*** RECORDS PROVIDED

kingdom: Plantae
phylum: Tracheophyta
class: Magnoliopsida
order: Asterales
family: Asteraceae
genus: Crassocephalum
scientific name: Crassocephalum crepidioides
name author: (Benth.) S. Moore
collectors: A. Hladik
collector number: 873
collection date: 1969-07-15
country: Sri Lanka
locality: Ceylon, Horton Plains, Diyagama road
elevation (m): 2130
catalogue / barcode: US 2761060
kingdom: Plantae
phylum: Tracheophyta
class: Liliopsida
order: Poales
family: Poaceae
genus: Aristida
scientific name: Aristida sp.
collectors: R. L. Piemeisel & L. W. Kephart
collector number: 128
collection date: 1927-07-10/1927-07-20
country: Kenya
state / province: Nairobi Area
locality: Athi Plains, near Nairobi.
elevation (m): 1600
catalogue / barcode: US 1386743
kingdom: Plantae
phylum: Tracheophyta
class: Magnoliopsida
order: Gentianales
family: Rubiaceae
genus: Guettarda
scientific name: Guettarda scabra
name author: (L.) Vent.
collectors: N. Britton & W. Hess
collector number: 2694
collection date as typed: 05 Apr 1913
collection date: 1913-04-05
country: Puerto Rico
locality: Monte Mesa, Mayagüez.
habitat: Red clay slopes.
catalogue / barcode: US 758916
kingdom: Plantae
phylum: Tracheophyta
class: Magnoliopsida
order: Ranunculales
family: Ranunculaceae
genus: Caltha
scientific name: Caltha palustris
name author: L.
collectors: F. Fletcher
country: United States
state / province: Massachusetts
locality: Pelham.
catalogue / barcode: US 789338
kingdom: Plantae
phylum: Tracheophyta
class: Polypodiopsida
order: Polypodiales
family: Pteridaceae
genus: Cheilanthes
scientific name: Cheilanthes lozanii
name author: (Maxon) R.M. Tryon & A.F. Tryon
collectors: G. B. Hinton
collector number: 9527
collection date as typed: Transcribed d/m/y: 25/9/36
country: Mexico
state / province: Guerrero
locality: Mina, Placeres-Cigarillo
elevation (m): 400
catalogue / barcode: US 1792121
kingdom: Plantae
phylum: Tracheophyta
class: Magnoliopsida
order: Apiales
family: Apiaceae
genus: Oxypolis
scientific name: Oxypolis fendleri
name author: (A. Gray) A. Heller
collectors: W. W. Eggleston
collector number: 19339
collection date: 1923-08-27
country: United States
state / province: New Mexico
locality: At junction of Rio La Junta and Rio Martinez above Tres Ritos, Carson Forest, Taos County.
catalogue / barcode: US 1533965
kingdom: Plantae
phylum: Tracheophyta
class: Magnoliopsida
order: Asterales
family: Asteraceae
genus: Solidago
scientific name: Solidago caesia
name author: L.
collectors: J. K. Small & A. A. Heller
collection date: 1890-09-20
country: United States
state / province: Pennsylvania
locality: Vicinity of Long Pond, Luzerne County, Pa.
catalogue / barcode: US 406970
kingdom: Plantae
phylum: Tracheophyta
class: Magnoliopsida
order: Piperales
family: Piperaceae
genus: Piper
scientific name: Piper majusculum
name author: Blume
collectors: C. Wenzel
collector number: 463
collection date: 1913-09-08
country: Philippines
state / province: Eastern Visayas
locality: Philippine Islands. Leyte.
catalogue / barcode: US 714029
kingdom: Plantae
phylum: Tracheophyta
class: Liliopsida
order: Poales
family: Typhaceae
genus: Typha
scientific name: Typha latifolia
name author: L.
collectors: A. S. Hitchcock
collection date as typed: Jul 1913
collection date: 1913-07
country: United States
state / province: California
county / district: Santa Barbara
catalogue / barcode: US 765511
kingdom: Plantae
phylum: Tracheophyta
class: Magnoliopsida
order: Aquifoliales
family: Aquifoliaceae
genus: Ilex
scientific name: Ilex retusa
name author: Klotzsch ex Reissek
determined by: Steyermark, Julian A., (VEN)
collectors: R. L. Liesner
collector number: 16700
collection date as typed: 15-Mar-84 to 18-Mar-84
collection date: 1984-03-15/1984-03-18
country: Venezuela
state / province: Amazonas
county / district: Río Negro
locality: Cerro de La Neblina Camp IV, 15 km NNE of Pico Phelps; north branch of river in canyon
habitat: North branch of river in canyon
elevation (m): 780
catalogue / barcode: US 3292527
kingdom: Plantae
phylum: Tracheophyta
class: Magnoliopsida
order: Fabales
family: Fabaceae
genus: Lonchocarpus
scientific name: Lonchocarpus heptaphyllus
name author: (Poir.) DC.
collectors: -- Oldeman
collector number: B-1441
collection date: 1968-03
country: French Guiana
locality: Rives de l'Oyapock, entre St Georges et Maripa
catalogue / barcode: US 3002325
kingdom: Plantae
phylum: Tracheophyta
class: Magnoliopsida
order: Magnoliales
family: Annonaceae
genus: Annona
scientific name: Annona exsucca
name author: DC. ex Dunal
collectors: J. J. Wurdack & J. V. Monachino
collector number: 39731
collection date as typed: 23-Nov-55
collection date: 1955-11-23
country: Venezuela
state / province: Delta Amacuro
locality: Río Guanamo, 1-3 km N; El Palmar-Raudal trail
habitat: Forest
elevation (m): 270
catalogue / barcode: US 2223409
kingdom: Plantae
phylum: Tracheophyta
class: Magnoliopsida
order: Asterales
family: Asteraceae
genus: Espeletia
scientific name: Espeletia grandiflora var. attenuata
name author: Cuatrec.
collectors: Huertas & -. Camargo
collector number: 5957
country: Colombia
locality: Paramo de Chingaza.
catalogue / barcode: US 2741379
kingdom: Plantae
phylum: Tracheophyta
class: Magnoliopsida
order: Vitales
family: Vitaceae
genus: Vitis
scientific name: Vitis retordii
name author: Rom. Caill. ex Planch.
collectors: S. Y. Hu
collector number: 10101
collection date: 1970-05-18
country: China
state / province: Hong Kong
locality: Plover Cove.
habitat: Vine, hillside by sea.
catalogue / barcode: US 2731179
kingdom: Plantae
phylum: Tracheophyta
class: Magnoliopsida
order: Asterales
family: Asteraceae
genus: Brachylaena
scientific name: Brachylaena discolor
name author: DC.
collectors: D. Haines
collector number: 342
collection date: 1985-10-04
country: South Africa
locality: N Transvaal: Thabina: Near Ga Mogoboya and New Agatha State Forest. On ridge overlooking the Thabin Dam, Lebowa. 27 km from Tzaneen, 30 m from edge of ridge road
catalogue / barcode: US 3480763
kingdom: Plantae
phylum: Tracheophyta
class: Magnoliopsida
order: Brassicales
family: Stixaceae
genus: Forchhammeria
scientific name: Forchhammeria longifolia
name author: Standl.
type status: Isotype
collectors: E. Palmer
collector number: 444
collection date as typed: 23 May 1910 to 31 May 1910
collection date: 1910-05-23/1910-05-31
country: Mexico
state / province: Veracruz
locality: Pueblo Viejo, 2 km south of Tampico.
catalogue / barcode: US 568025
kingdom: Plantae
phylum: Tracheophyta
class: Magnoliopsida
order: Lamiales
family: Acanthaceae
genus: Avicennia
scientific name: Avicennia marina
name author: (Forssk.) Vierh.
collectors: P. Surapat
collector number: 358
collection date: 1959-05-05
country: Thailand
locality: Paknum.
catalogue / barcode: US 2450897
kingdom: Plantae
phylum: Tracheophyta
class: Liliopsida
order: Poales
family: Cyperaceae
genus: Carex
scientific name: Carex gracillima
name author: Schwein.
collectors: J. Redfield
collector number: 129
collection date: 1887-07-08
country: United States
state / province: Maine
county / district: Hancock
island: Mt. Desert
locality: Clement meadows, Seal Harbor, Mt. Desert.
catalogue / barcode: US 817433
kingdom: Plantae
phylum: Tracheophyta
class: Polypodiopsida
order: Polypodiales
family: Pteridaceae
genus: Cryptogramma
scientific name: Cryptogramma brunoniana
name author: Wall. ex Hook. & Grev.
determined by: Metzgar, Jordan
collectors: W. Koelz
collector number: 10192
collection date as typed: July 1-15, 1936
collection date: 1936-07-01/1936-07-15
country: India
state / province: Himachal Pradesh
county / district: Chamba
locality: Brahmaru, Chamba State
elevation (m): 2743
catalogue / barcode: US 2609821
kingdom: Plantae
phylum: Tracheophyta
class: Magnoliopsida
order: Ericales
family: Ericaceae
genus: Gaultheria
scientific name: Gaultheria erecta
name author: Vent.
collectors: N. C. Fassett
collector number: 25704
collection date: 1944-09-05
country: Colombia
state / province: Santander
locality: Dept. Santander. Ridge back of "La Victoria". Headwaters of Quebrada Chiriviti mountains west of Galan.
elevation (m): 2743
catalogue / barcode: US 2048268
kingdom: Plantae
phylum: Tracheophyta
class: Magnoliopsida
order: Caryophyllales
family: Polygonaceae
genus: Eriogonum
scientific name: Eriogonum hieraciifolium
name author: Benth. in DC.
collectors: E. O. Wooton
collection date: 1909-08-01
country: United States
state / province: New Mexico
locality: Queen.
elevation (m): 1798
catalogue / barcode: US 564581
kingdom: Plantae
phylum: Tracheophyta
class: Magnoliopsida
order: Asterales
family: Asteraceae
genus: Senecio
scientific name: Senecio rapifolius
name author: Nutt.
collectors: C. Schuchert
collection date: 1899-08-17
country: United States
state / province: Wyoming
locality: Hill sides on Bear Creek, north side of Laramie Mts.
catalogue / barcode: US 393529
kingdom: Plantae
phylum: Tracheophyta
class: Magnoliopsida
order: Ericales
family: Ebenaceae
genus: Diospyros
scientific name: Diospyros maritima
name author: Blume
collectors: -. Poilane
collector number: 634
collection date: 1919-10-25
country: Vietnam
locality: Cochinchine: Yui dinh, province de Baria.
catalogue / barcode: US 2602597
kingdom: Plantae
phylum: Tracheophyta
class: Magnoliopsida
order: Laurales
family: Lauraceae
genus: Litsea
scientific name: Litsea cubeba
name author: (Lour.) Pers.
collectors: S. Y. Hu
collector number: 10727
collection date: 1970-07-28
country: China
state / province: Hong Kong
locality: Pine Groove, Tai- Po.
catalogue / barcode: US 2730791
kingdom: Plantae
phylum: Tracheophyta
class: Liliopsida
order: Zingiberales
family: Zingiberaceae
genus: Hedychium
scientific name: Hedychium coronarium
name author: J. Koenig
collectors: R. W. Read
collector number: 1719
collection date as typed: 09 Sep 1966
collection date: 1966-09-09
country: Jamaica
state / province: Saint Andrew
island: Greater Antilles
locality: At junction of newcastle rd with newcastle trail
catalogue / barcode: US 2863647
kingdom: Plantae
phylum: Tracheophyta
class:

******

» **EXERCISE**:
Return the lines of the listing above verbatim, starting with the line that contains "name author: Wall. ex Hook. & Grev." and ending with the line that contains "collectors: C. Schuchert", both included.

» **EXERCISE RESPONSE**:
name author: Wall. ex Hook. & Grev.
determined by: Metzgar, Jordan
collectors: W. Koelz
collector number: 10192
collection date as typed: July 1-15, 1936
collection date: 1936-07-01/1936-07-15
country: India
state / province: Himachal Pradesh
county / district: Chamba
locality: Brahmaru, Chamba State
elevation (m): 2743
catalogue / barcode: US 2609821
kingdom: Plantae
phylum: Tracheophyta
class: Magnoliopsida
order: Ericales
family: Ericaceae
genus: Gaultheria
scientific name: Gaultheria erecta
name author: Vent.
collectors: N. C. Fassett
collector number: 25704
collection date: 1944-09-05
country: Colombia
state / province: Santander
locality: Dept. Santander. Ridge back of "La Victoria". Headwaters of Quebrada Chiriviti mountains west of Galan.
elevation (m): 2743
catalogue / barcode: US 2048268
kingdom: Plantae
phylum: Tracheophyta
class: Magnoliopsida
order: Caryophyllales
family: Polygonaceae
genus: Eriogonum
scientific name: Eriogonum hieraciifolium
name author: Benth. in DC.
collectors: E. O. Wooton
collection date: 1909-08-01
country: United States
state / province: New Mexico
locality: Queen.
elevation (m): 1798
catalogue / barcode: US 564581
kingdom: Plantae
phylum: Tracheophyta
class: Magnoliopsida
order: Asterales
family: Asteraceae
genus: Senecio
scientific name: Senecio rapifolius
name author: Nutt.
collectors: C. Schuchert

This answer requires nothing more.